Egg prices fluctuate wildly due to avian flu outbreaks, cage-free regulation rollouts, demand seasonality, climate shocks, and feed costs. In the past 18 months alone, prices have moved by multiples. For manufacturers operating at scale, that volatility translates into reformulation cycles, margin compression, and unpredictable supply planning.
And yet, eggs remain irreplaceable. Existing alternatives often fail on performance or cost. Many plant-based egg replacements struggle to replicate the full suite of functionalities required across industrial applications. Others are too expensive to justify switching at volume.
Khandelwal’s view is blunt. The challenge is not scarcity. It is performance.
From his previous work building next-generation ingredients, including launching the world’s first watermelon-seed cheese and later scaling bioprocesses at Better Dairy in the UK, one pattern became clear: plant feedstocks are abundant, but their proteins lack the functionality of animal-derived ones.
Hafez, who studied Biochemistry at Columbia and Bioengineering at Imperial College before building a personalized nutrition platform, reached a similar conclusion from the product development side. Sustainability does not scale unless it is cheaper, easier, and better than the status quo.
The Bland Company’s answer is biochemical rather than behavioral.
Using what it describes as a proprietary biochemical process, the company transforms agricultural side streams into highly functional proteins without requiring novel equipment. Instead of building a new hardware stack, the platform plugs into existing food manufacturing infrastructure.
The focus is on three levers: multi-functionality, cost efficiency, and feedstock flexibility.
The proteins developed through the platform are highly soluble and can foam, bind, and emulsify. They are derived from overlooked raw materials, keeping input costs low. And the process is feedstock agnostic, allowing adaptation to abundant side streams rather than dependence on a single crop.
That flexibility may prove decisive. Traditional protein supply chains are under increasing strain as demand for highly functional proteins accelerates across categories. Securing key raw materials has become more complex and more expensive.
By contrast, agricultural side streams are often underutilized.

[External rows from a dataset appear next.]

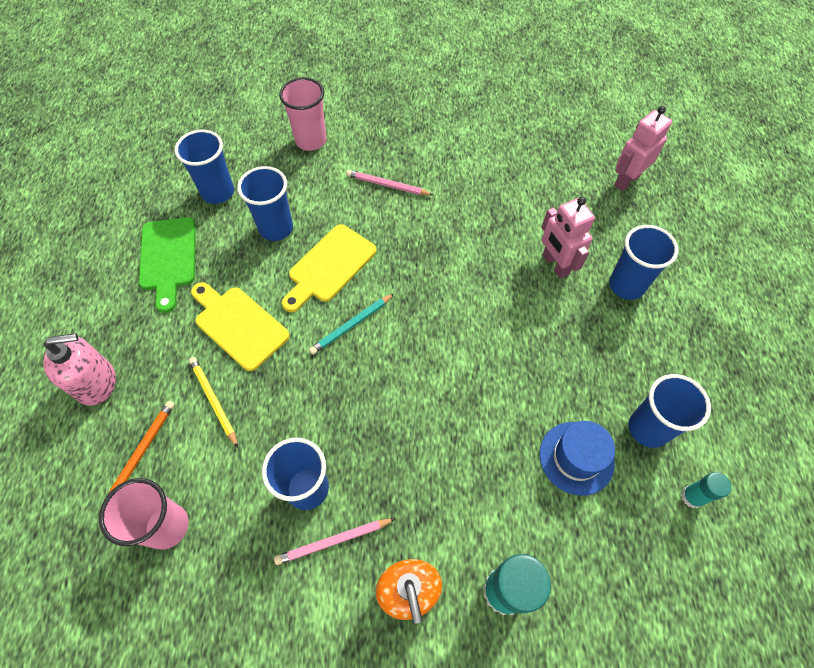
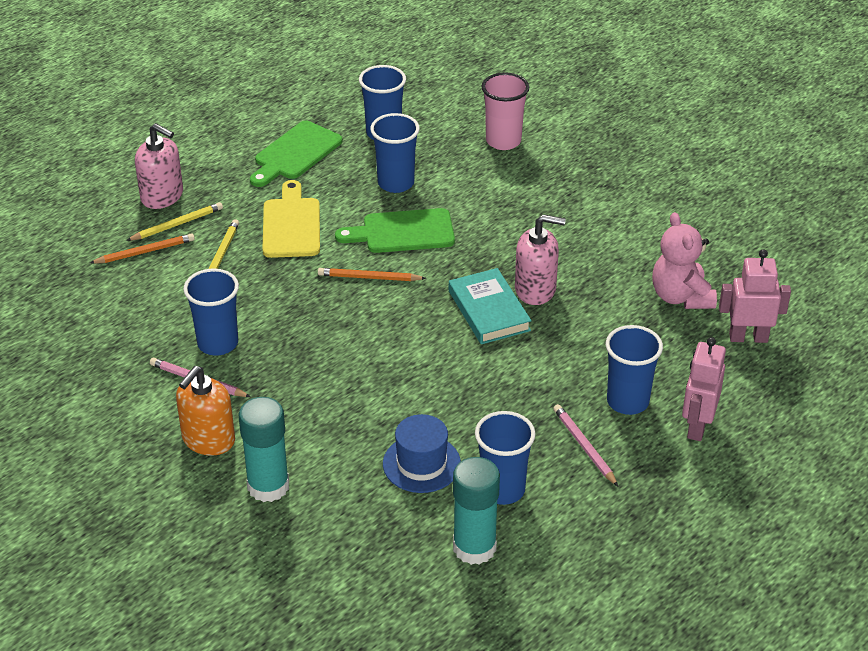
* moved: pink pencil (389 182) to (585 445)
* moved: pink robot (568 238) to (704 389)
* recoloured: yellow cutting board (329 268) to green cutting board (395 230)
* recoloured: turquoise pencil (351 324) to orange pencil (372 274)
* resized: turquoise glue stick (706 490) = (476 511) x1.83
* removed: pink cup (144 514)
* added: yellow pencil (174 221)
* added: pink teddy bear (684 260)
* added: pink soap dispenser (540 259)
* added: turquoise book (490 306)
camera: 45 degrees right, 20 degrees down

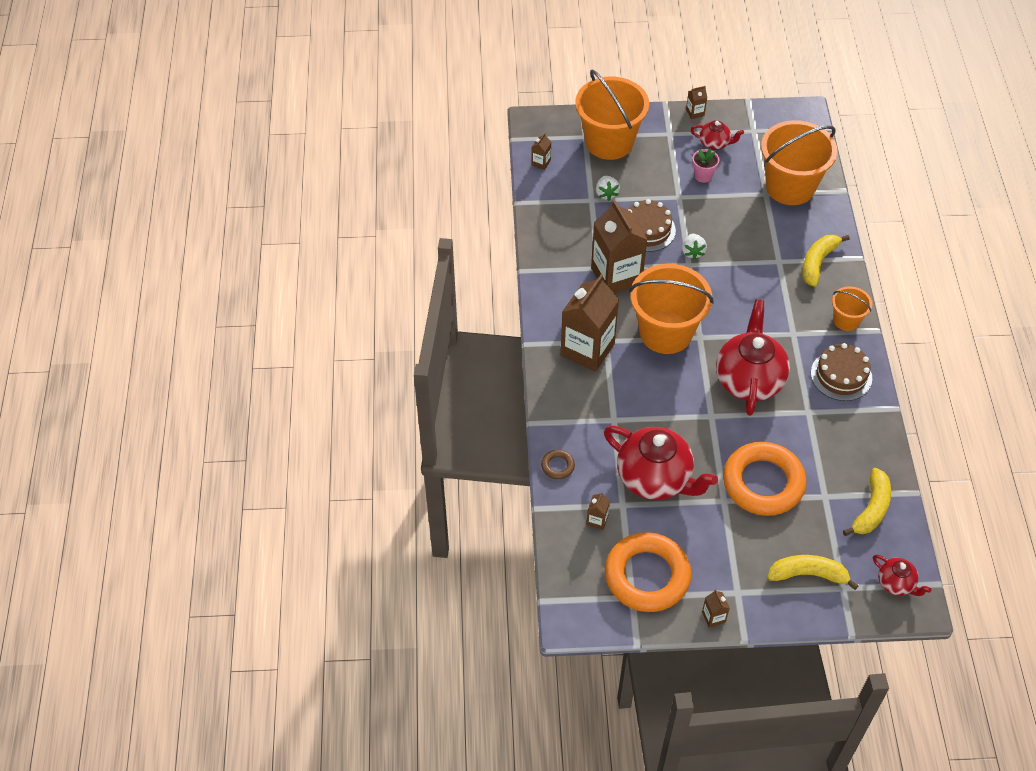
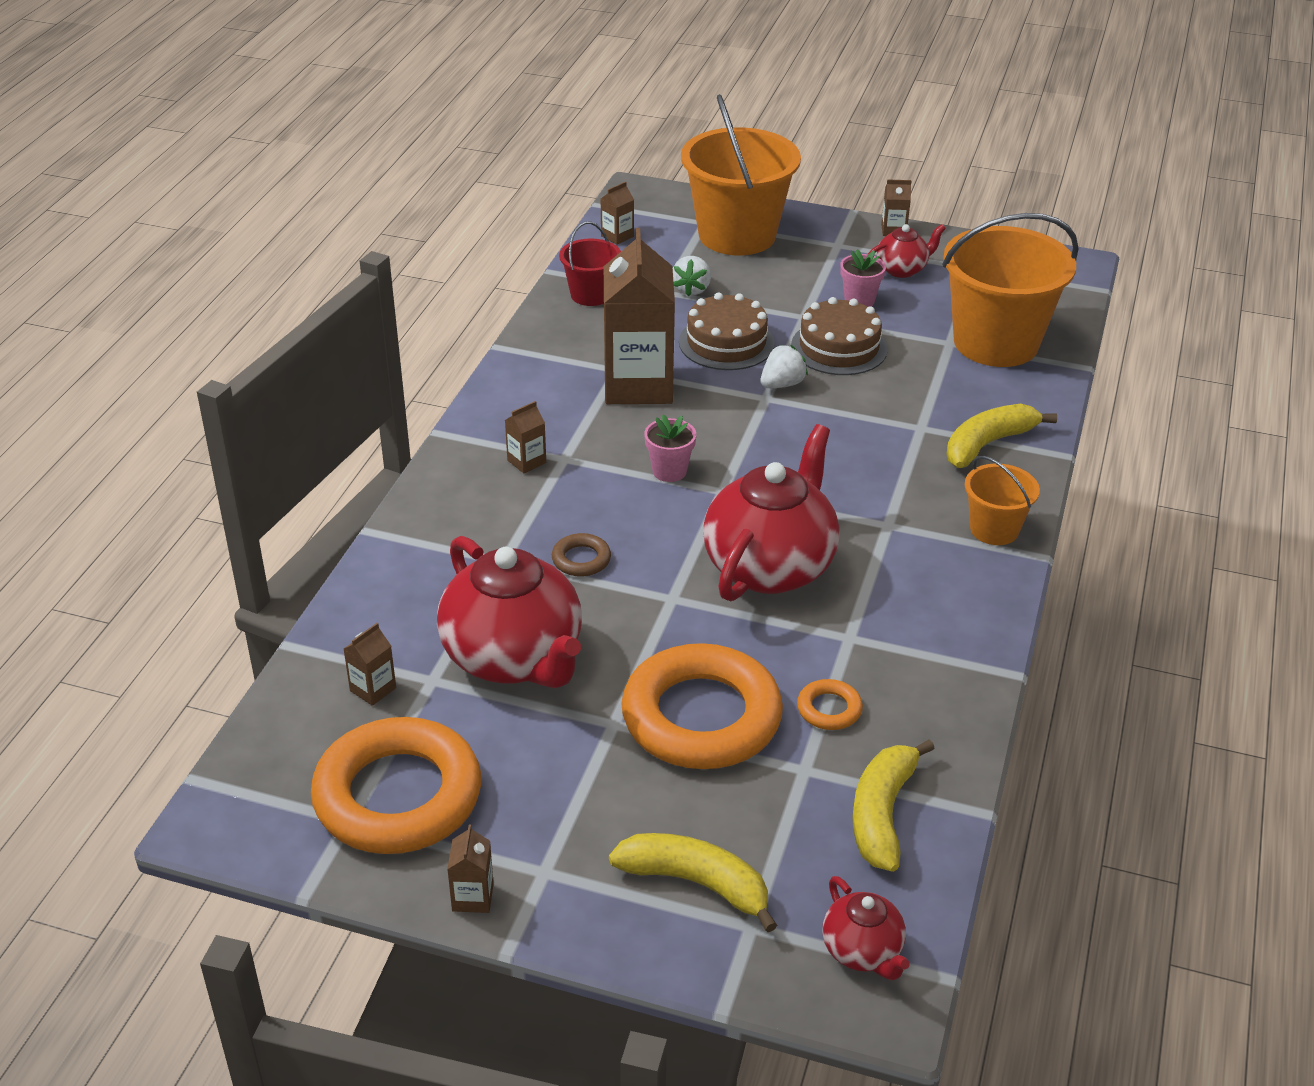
* turned: red teapot (717 135) = (907 251) 60 degrees counterclockwise
* turned: white strawberry (694 247) = (784 366) 150 degrees counterclockwise
* replaced: orange bucket (671 309) to pink flower pot (670 448)
* resized: brown carton (590 323) = (525 437) x0.40
* moved: brown cake (841 372) to (839 336)
* moved: brown ring (558 464) to (581 555)
* turned: yellow banana (867 502) = (893 805) 150 degrees clockwise
* added: red bucket (590 263)
* added: orange ring (830 704)
camera: 20 degrees right, 15 degrees down

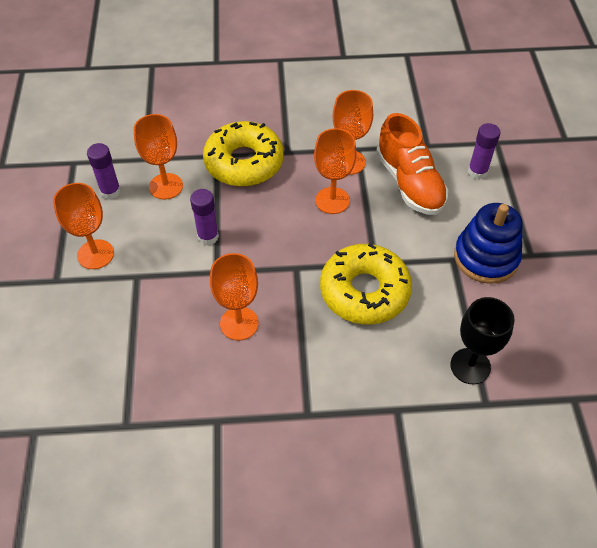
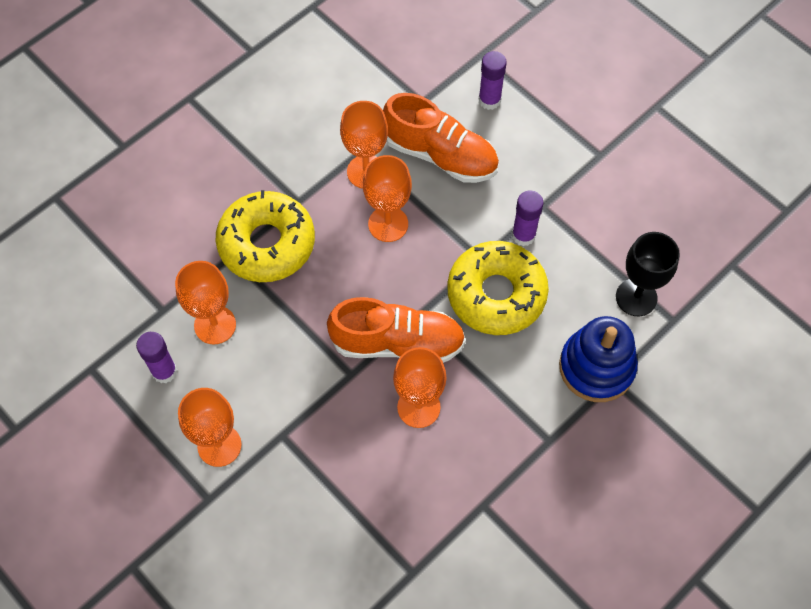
* moved: purple glue stick (204 217) to (528 218)
* moved: blue stacking toy (488 243) to (598 359)
* added: orange shoe (396 330)
camera: 40 degrees left, 10 degrees up

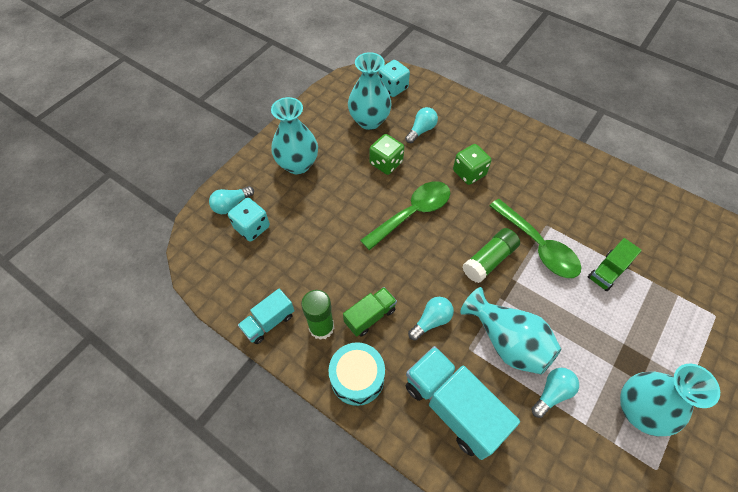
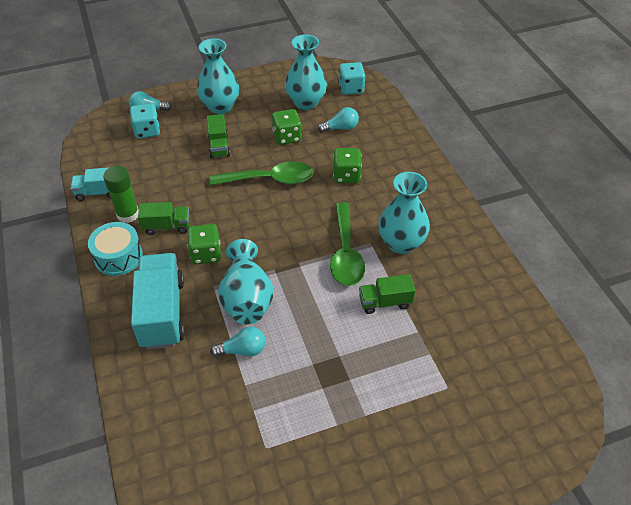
* removed: green glue stick (491 255)
* replaced: turquoise light bulb (431 318) to green dice (204 244)
* moved: turquoise vase (670 400) to (404 213)
* added: green truck (218 136)
camera: 35 degrees right, 10 degrees down

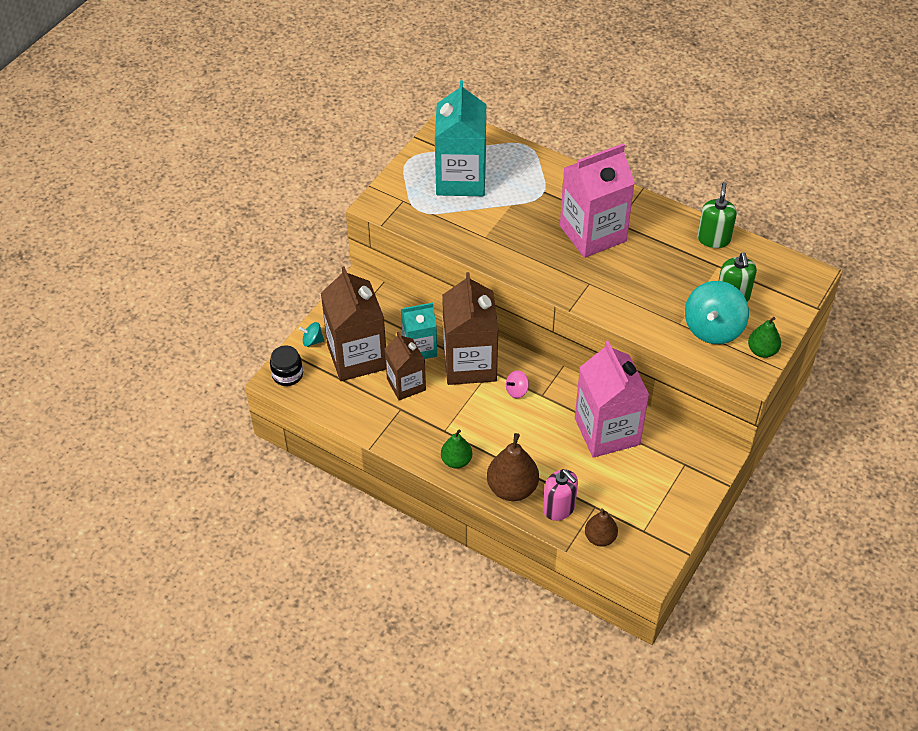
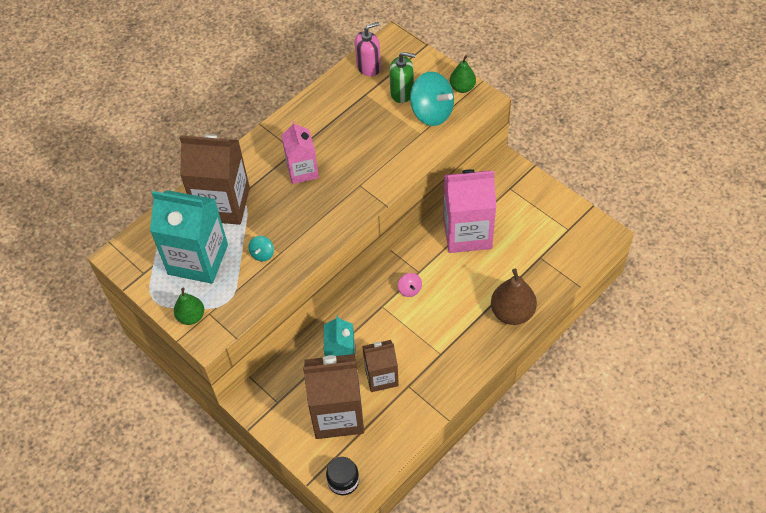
* resized: pink carton (597 200) = (300 152) x0.60
* removed: green soap dispenser (717 215)
* moved: brown carton (470 328) to (215 179)
* moved: turquoise spinning top (311 334) to (261 249)
* moved: green pear (456 449) to (189 306)
* moved: pink soap dispenser (560 495) to (368 49)
* removed: brown pear (601 527)
camera: 75 degrees left, 5 degrees up

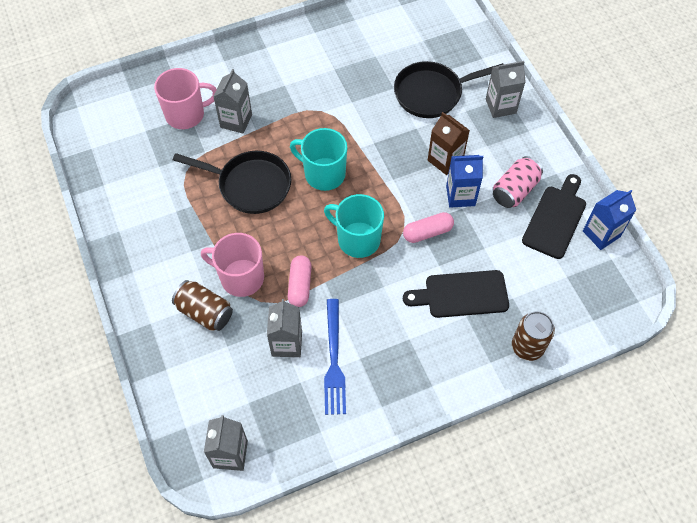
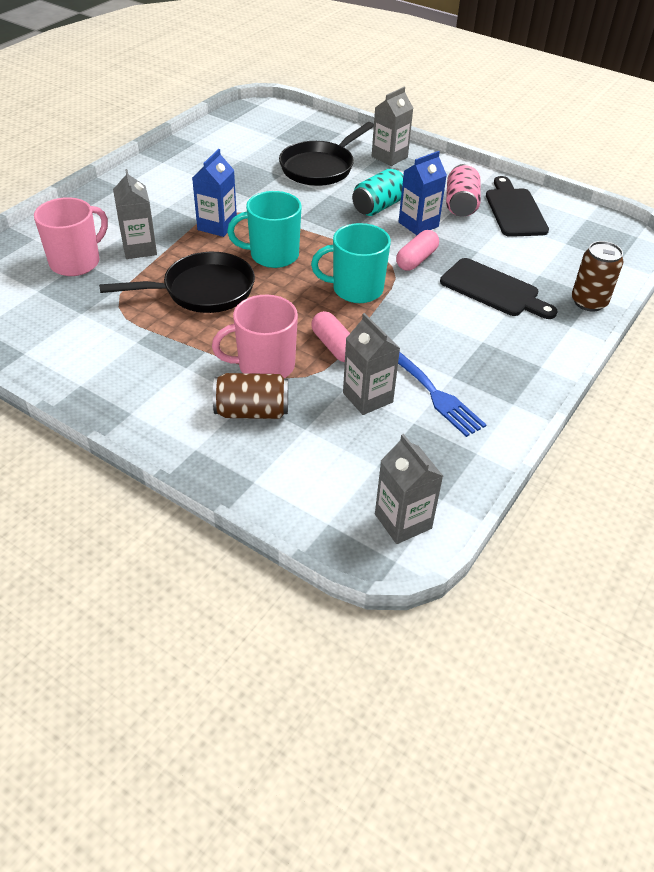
* replaced: brown carton (449 143) to turquoise can (378 192)
* moved: blue carton (609 220) to (214 193)
* turned: black cutting board (456 294) = (499 288) 105 degrees counterclockwise
camera: 35 degrees left, 15 degrees down

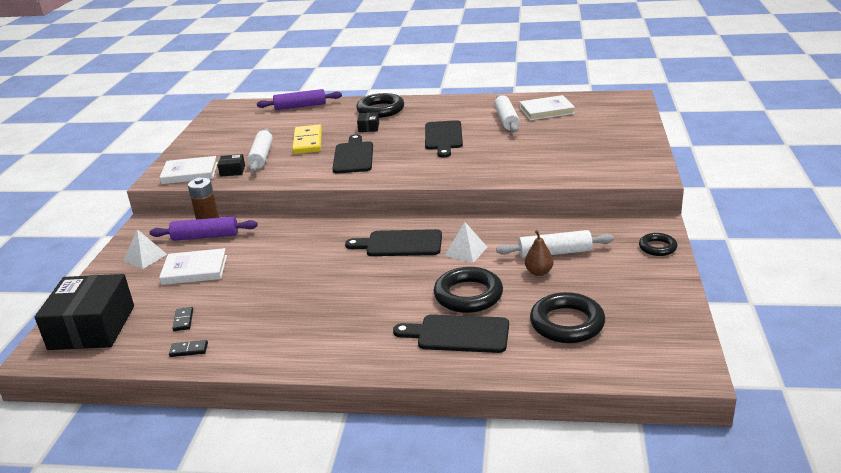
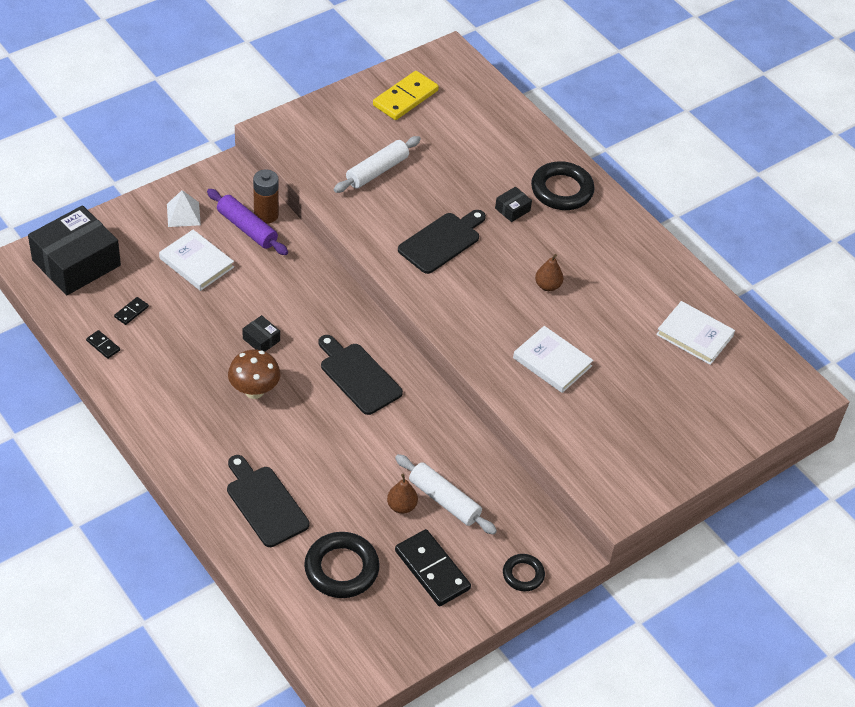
* removed: purple rolling pin (299 99)
* removed: white rolling pin (507 113)
* replaced: black cutting board (444 139) to brown pear (549 272)
* moved: yellow domino (307 139) to (406 95)
* moved: black box (231 165) to (261 333)
* moved: white book (189 170) to (553 359)
* removed: white pyramid (466 242)
* removed: black ring (468 290)
* added: brown mushroom (254 374)
* added: black domino (433 567)
camera: 40 degrees right, 20 degrees up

They are plentiful, low-cost, and embedded in existing production systems. The challenge has been upgrading their proteins to match the performance of animal ingredients.

If the company’s claims about surpassing egg-white performance hold up in scaled trials, that shifts the equation. Egg replacement in baked goods, condiments, and confectionery is only the starting point.
With the new funding, Bland plans to expand its scientific team and work closely with food companies to run trials, validate performance of its first solution, and identify beachhead applications. The stated goal is to accelerate commercialization of its initial ingredients while continuing to develop the broader platform.
The long-term vision extends beyond eggs. The company describes its ambition as building a technology platform that transforms overlooked plant side streams into a new class of functional proteins.
There is a pragmatic edge to that ambition. Rather than launching consumer brands or focusing on finished products, Bland is targeting the invisible layer of food manufacturing where texture, stability, and process compatibility determine success.
Eggs became ubiquitous not because consumers demanded them in every formulation, but because they worked. They solved problems across multiple applications. If plant-derived proteins can do the same, at lower cost and with greater supply stability, procurement logic changes.
For now, Bland remains early. US$2.67 million is a pre-seed round, not a scale-up war chest. But the company is entering the market at a moment when volatility in traditional protein supply chains is no longer theoretical.
The bet is straightforward: if you can match or exceed egg functionality, deliver predictable economics, and integrate into existing infrastructure, you do not need to convince the world to change its habits. You simply replace a bottleneck.
And in modern food manufacturing, bottlenecks are where the real leverage sits.